This historical article is published in conjunction with the Diocesan Chinese-English Senior Citizens Retreat which was held at St James’, Kudat over the past few days (22-24 July 2019). Many thanks to Revd James Yap who suggested that this article be published.
In July 1888, the Reverend William Henry Elton left London for Sandakan, having received his missionary assignment from the Society for the Propagation of the Gospel (S. P. G) to minister to the British expartriates and other Europeans working in the new state of Sabah (then North Borneo). He stopped over in Singapore, where he heard of the Chinese Christians in Kudat. He called at Labuan and Kudat, where he met about 20 Hakka Christians in a shop. They asked him for a catechist to shepherd them in Kudat. Revd Elton reached Sandakan on Sunday, 2nd September 1888.
In December 1888, Revd Elton visited Kudat again where renewed requests were made for a missionary and a school teacher to be stationed in Kudat. This time Revd Elton gave an undertaking to send a missionary provided the Chinese Christians could unite to form one congregation. This was because at that time they were divided into converts of the Basel, Berlin, CMS (Anglican) and Methodist missions in China.
In 1889, another batch of Hakka agriculturalists arrived to settle at Sin San, a new settlement. That same year, Bishop Hose sent Foo Hee, a Sarawakian Chinese to start a school in Kudat using a government building as a classroom.
Having accepted the spiritual responsibility of the Christians in Kudat and sowed the seed of the mission there, Revd Elton made preparations to build a church and to send a missionary in due course. In April 1890, he brought three carpenters from Sandakan to Kudat. Having chosen the mission site, five acres just outside the town, he cleared the jungle and marked out of the foundation of the school church.
This school church and the vicarage were completed in September 1890, at a cost of $500. Revd Elton came to take over the buildings, but found that the Chinese Christians of different denominations were still not worshipping as one congregation. A meeting of all Chinese Christians was called at Mr Seah Quee Boon’s house, where it was explained that if they insisted on separating from each other and holding separate worship services, it would be impossible to send a clergyman to minister to them. However, if they cooperated and combined, it would be easy to do so. After much talk and discussion, the churchmen agreed to combine, and gave a promise that in future they would all join in a united service every Sunday.
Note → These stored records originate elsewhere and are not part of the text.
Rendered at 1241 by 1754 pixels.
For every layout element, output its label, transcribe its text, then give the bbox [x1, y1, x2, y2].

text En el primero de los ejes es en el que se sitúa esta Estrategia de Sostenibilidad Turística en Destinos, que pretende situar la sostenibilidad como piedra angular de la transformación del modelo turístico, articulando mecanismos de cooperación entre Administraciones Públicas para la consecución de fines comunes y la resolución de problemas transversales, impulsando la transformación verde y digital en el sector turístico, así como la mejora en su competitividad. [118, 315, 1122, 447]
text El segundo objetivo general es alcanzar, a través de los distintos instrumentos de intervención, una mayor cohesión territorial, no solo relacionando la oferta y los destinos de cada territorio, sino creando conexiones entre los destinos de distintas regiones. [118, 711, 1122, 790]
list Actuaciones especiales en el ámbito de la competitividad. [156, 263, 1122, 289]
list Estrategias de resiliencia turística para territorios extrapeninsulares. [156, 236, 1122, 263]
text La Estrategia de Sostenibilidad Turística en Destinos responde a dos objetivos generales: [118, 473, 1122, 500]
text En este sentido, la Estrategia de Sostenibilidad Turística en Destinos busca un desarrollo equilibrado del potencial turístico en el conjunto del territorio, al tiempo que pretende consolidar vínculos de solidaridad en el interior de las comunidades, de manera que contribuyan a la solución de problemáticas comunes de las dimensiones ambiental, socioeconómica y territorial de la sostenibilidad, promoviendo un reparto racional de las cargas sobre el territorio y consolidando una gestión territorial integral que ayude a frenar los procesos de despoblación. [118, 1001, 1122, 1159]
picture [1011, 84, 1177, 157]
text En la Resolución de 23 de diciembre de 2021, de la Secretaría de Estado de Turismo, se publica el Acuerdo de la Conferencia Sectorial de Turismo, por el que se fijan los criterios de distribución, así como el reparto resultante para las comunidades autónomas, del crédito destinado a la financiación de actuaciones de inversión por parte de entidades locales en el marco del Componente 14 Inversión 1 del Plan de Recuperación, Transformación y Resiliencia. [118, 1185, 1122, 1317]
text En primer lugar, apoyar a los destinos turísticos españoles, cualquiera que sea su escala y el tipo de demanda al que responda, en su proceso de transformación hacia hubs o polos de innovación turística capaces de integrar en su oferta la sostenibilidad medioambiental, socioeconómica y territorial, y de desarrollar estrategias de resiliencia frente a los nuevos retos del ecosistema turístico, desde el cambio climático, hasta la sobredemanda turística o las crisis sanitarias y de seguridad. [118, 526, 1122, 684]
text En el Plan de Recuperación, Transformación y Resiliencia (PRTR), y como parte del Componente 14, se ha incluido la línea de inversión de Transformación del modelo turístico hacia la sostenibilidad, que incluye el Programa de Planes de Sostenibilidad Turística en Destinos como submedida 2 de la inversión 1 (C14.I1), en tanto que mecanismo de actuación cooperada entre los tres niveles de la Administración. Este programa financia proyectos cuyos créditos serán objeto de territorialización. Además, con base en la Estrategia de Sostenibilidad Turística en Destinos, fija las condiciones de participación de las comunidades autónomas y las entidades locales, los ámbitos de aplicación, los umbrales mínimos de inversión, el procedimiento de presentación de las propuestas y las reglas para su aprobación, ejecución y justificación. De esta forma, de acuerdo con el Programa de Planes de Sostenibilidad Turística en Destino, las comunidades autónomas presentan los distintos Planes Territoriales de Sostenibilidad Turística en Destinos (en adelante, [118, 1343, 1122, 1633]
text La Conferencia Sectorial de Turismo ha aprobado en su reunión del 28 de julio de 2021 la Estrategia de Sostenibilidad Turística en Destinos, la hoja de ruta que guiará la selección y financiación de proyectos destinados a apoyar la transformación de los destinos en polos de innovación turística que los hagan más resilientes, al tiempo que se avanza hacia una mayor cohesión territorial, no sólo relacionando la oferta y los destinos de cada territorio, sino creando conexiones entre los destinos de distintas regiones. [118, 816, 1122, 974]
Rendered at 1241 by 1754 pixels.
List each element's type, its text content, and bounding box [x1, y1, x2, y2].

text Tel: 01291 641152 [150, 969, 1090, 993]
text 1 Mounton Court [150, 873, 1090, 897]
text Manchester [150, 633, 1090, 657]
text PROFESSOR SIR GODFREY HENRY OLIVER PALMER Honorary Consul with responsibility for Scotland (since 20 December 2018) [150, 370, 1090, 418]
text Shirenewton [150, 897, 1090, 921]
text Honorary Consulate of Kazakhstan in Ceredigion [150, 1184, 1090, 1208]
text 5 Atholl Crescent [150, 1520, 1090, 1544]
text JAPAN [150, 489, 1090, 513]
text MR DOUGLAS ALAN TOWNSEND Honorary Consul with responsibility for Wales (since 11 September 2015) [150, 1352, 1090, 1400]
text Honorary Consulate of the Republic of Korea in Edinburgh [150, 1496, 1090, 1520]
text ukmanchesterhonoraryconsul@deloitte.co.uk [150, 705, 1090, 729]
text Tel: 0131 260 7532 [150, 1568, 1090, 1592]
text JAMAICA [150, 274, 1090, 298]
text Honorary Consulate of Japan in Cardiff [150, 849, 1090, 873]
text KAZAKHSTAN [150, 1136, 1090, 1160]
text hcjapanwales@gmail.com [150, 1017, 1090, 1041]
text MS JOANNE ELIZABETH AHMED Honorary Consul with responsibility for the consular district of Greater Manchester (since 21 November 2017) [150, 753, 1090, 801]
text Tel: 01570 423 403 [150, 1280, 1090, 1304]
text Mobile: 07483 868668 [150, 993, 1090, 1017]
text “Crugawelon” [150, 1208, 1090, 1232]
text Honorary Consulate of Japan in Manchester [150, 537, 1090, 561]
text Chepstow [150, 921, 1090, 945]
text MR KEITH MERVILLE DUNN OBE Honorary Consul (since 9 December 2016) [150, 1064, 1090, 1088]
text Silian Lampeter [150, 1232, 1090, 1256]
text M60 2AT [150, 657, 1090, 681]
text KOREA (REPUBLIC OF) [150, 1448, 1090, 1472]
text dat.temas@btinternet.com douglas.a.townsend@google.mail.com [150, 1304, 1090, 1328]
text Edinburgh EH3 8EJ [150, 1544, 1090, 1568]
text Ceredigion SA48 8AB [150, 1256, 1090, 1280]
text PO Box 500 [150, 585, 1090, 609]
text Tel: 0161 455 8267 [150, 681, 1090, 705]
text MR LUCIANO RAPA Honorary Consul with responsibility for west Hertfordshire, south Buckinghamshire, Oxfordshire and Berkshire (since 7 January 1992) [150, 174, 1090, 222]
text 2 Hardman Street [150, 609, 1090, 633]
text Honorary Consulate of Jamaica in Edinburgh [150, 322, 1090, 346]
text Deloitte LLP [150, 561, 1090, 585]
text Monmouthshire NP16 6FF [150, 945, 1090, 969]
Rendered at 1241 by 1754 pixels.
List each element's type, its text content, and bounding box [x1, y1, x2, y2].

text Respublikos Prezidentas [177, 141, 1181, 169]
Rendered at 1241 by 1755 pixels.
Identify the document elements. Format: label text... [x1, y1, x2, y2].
When St James’ Anglican Church opened in 1890, Hakka Christians originally from the Basel Mission comprised almost half of all baptised members. It was truly a wonderful expression of unity in the Body of Christ, although sadly this union ended about a decade later when the Basel Christian community opted to separate and establish the Basel Christian Church. Nevertheless, many of the Chinese Christians, including Revd Fong Hau Kong, who had been a Basel catechist before joining the Anglican Church, decided to remain in St James’, their adopted church.
Behold, how good and joyful a thing it is when brethren dwell together in unity.
It is like the precious ointment upon the head, that ran down upon the beard, even Aaron’s beard, and went down to the edges of his clothing,
Like the dew of Hermon, which falls upon the hills of Zion.
For there the Lord promised his blessing, even life for evermore.